Der Schlagreim und der Kurzvers sind ein Mittel jener Staccato-Technik, mit der Zschorsch manchmal Pointen heraustreibt, aber auch auf den Leser einhämmert. Dieser Verzicht auf den lyrischen Fluß der Sprache und auf logische Zwischenglieder birgt in seiner Zuspitzung die Gefahr einer Verrätselung des Textes, die vom Leser auch als Trick, als Manier, ja als künstliche Verdunkelung empfunden werden kann. Solcher Gefahr begegnet der Autor in der Sammlung "Eiserner Felix" (1996) durch die Hinwendung zum langen Gedicht.

Was sie ihm ermöglicht, zeigt vor allem das Gedicht "Die Kettenburg", die kleine Chronik eines Adelsschlosses im thüringischen Gräfentonna vom Mittelalter bis in die Gegenwart. Im siebzehnten Jahrhundert wird es Steuer-, Justiz- und Rentamt, im neunzehnten Männerzuchthaus, zur Zeit der DDR Justizanstalt schweren Grades für jugendliche Straftäter. Hier nun zum erstenmal ruft die Erinnerung die Jahre der Jugendhaft in ihren Einzelheiten zurück, von der Einlieferung bis zur Entlassung, mit der Arbeit für "Robotron Sömmerda" an alten Exzenterpressen, die Finger abschlagen, mit dem Einölen der Laufrollen des Fallbeils und der Marter in den Arrestzellen. Wie eine Erlösung vom Schweigebann des Traumas, von der Befürchtung einer Ästhetisierung des Schreckens wirkt das Gedicht. Erst im erzählenden Gestus finden die seelischen Erschütterungen von einst ihre Sprache.
-*-*-
Aufgabe -
Schreiben Sie den Auszug über die Gedichte von Zschorsch vollständig und ohne jede Änderung nieder.

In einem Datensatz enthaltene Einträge
-*-*-
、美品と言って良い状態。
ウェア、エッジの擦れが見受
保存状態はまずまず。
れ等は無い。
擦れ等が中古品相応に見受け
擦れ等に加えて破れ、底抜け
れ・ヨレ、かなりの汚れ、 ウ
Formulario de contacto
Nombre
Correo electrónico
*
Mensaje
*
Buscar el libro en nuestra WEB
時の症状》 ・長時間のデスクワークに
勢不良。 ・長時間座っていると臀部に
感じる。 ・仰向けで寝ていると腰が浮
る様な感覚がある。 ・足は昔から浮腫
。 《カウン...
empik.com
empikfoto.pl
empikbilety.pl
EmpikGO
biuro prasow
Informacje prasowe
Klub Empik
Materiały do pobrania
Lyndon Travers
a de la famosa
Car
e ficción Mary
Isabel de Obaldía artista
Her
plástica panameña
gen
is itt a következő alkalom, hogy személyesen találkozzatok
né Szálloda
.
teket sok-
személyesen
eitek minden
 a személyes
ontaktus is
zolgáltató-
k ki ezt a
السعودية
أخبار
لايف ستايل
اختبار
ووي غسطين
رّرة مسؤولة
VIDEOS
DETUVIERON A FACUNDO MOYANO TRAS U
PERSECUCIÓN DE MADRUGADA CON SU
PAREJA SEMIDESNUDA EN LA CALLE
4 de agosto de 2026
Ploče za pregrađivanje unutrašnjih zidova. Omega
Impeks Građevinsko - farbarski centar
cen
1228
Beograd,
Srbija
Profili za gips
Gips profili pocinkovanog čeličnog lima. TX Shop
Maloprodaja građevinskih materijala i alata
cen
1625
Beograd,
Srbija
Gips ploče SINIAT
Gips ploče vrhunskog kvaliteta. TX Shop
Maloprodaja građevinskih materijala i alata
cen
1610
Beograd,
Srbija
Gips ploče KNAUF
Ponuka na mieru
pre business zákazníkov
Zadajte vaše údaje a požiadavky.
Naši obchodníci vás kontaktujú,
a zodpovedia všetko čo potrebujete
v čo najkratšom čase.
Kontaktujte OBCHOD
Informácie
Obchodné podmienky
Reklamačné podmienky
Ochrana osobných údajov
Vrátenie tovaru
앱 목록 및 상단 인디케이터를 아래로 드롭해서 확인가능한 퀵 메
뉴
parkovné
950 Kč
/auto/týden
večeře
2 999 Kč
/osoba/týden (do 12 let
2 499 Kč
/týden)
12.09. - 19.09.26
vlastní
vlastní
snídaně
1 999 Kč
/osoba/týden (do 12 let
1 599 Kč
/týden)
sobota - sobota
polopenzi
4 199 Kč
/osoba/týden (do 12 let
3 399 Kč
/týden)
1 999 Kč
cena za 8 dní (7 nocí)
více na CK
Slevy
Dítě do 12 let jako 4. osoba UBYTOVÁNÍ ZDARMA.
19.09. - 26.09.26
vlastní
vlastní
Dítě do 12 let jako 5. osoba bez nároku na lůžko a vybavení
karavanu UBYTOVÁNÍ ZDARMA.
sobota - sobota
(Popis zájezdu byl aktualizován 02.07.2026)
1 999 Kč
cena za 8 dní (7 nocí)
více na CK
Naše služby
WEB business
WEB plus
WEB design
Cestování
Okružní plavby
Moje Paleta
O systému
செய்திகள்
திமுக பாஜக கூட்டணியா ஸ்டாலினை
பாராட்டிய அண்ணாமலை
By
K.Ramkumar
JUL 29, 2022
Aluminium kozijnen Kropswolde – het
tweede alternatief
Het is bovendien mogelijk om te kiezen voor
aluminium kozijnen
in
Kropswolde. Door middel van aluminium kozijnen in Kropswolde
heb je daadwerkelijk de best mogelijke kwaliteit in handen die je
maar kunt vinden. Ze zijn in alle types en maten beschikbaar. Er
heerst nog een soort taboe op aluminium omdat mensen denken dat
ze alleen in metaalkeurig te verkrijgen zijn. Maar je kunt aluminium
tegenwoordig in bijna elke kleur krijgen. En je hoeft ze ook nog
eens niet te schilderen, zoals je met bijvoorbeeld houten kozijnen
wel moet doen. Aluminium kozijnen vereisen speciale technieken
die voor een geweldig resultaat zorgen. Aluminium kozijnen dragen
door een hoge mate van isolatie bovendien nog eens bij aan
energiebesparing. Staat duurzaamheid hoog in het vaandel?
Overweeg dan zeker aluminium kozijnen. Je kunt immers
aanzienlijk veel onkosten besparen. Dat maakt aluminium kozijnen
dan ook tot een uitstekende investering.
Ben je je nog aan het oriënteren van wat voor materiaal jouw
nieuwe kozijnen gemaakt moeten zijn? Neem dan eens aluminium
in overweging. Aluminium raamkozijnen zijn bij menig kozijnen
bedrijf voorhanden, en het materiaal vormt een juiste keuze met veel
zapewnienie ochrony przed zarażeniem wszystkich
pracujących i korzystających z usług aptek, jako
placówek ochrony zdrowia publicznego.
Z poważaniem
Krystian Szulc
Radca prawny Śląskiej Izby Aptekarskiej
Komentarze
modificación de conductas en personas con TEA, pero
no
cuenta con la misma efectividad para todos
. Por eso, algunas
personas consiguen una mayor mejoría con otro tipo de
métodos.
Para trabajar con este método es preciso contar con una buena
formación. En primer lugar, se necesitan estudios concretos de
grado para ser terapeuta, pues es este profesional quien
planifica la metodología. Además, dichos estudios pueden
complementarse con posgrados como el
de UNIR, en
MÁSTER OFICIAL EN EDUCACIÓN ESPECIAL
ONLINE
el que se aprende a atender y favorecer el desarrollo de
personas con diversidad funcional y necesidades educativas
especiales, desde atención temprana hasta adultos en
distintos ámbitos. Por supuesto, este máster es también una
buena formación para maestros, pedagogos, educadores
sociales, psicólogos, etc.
-*-*-
Lösung zur Aufgabe -
Der Schlagreim und der Kurzvers sind ein Mittel jener Staccato-Technik, mit der Zschorsch manchmal Pointen heraustreibt, aber auch auf den Leser einhämmert. Dieser Verzicht auf den lyrischen Fluß der Sprache und auf logische Zwischenglieder birgt in seiner Zuspitzung die Gefahr einer Verrätselung des Textes, die vom Leser auch als Trick, als Manier, ja als künstliche Verdunkelung empfunden werden kann. Solcher Gefahr begegnet der Autor in der Sammlung "Eiserner Felix" (1996) durch die Hinwendung zum langen Gedicht.

Was sie ihm ermöglicht, zeigt vor allem das Gedicht "Die Kettenburg", die kleine Chronik eines Adelsschlosses im thüringischen Gräfentonna vom Mittelalter bis in die Gegenwart. Im siebzehnten Jahrhundert wird es Steuer-, Justiz- und Rentamt, im neunzehnten Männerzuchthaus, zur Zeit der DDR Justizanstalt schweren Grades für jugendliche Straftäter. Hier nun zum erstenmal ruft die Erinnerung die Jahre der Jugendhaft in ihren Einzelheiten zurück, von der Einlieferung bis zur Entlassung, mit der Arbeit für "Robotron Sömmerda" an alten Exzenterpressen, die Finger abschlagen, mit dem Einölen der Laufrollen des Fallbeils und der Marter in den Arrestzellen. Wie eine Erlösung vom Schweigebann des Traumas, von der Befürchtung einer Ästhetisierung des Schreckens wirkt das Gedicht. Erst im erzählenden Gestus finden die seelischen Erschütterungen von einst ihre Sprache.